Skip all pictures, then copy the lines from the start of the data through the line with "### The Great Data Theft", keeping both ends.

(Stored data)
Segment Open

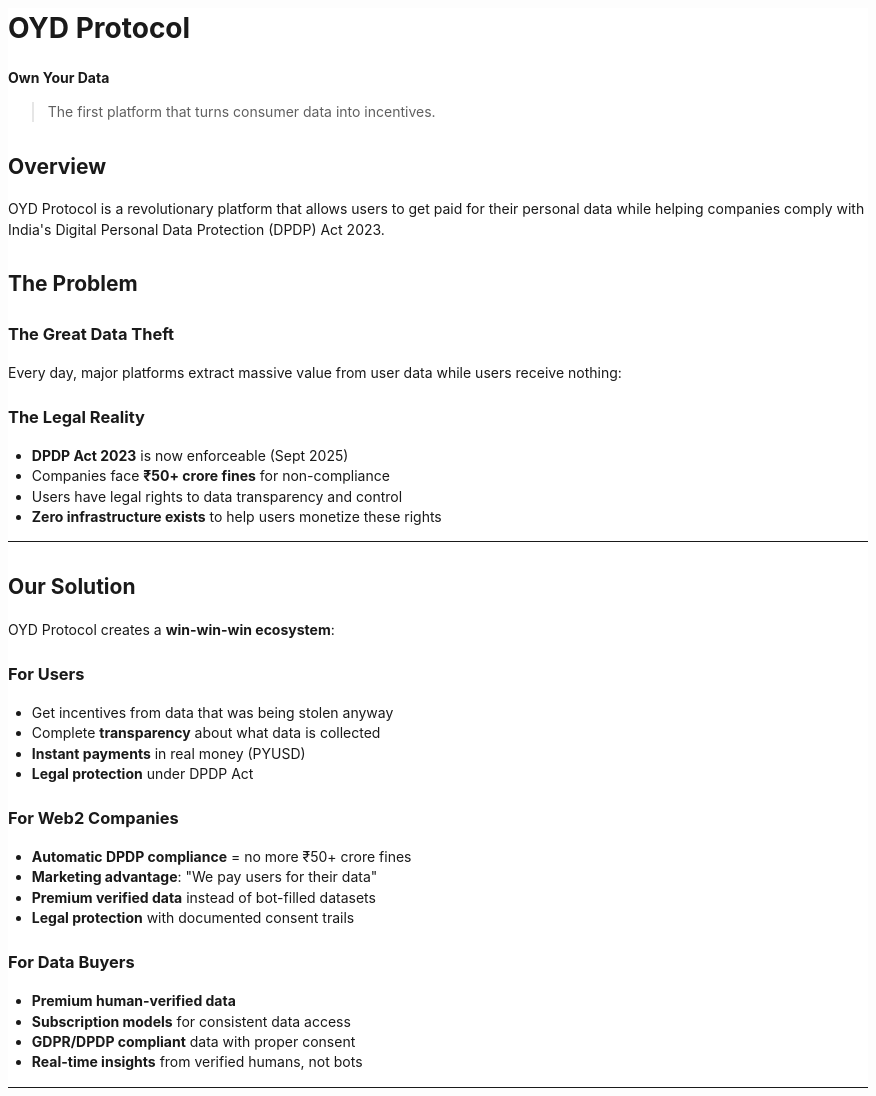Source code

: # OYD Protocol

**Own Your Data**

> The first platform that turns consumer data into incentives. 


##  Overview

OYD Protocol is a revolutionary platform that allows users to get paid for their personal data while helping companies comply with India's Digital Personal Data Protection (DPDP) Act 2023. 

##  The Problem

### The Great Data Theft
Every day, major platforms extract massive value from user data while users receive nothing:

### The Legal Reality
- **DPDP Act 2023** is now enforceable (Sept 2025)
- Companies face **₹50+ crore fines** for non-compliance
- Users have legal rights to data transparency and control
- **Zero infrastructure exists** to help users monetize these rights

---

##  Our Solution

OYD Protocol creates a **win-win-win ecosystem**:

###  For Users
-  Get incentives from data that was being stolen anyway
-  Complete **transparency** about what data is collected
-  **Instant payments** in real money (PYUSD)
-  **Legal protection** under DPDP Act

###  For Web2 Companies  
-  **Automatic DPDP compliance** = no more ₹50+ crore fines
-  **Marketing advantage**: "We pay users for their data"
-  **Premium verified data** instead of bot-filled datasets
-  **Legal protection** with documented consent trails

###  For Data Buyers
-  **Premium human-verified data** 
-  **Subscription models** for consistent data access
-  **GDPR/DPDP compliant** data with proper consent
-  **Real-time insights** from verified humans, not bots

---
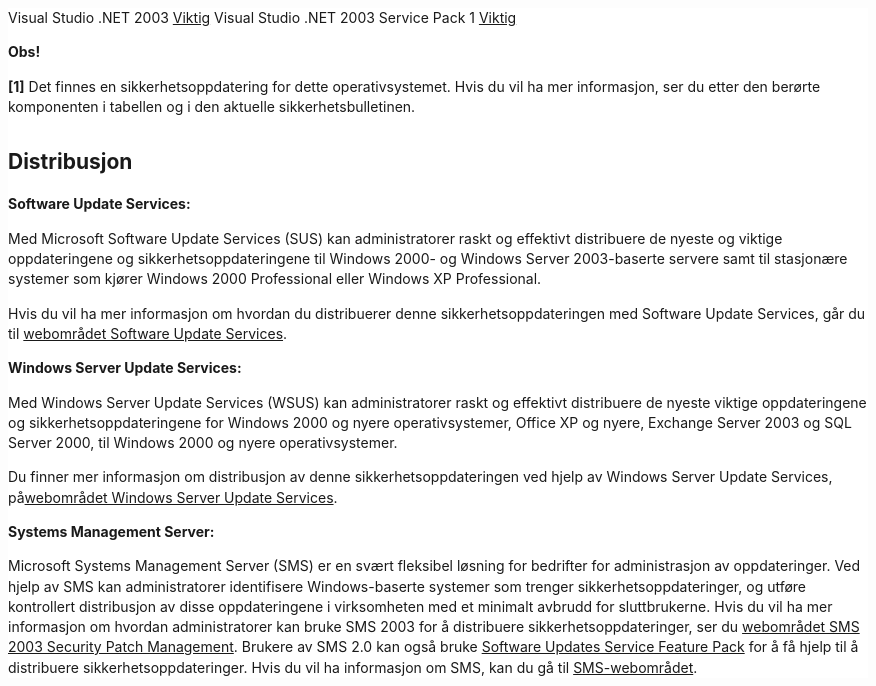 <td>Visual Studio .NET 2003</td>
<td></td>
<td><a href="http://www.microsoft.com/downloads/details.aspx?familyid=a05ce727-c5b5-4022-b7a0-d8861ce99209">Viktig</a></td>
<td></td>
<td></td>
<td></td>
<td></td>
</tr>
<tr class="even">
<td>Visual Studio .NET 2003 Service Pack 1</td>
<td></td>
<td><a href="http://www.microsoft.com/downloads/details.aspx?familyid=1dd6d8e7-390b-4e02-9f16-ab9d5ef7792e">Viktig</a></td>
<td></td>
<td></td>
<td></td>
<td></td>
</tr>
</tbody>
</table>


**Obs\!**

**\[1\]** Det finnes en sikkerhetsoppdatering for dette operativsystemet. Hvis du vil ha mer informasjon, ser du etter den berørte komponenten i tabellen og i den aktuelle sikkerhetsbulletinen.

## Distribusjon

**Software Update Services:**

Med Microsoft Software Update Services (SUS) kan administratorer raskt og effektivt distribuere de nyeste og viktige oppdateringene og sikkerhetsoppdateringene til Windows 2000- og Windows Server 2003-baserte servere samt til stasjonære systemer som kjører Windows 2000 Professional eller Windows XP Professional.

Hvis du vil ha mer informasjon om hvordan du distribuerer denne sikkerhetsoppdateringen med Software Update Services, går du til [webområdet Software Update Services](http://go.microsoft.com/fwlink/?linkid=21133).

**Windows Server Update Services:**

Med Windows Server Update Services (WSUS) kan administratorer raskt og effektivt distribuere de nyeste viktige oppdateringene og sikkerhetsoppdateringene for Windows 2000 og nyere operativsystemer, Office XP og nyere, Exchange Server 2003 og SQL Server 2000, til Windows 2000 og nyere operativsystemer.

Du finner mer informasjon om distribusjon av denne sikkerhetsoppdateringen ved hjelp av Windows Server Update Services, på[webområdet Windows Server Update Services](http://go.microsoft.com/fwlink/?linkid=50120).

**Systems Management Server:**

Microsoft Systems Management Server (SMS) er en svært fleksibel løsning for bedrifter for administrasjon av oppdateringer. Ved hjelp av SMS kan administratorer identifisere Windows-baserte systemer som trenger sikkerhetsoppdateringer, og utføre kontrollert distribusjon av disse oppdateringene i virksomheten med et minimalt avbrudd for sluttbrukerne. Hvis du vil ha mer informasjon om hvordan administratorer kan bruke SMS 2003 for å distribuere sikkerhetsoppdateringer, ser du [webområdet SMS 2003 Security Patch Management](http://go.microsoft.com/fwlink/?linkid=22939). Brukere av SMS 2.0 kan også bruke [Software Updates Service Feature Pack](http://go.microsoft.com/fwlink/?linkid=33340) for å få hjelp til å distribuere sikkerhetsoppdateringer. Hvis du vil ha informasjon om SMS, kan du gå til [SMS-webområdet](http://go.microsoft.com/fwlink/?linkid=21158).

Segment Closed

Task answer:
Source code

: # OYD Protocol

**Own Your Data**

> The first platform that turns consumer data into incentives. 


##  Overview

OYD Protocol is a revolutionary platform that allows users to get paid for their personal data while helping companies comply with India's Digital Personal Data Protection (DPDP) Act 2023. 

##  The Problem

### The Great Data Theft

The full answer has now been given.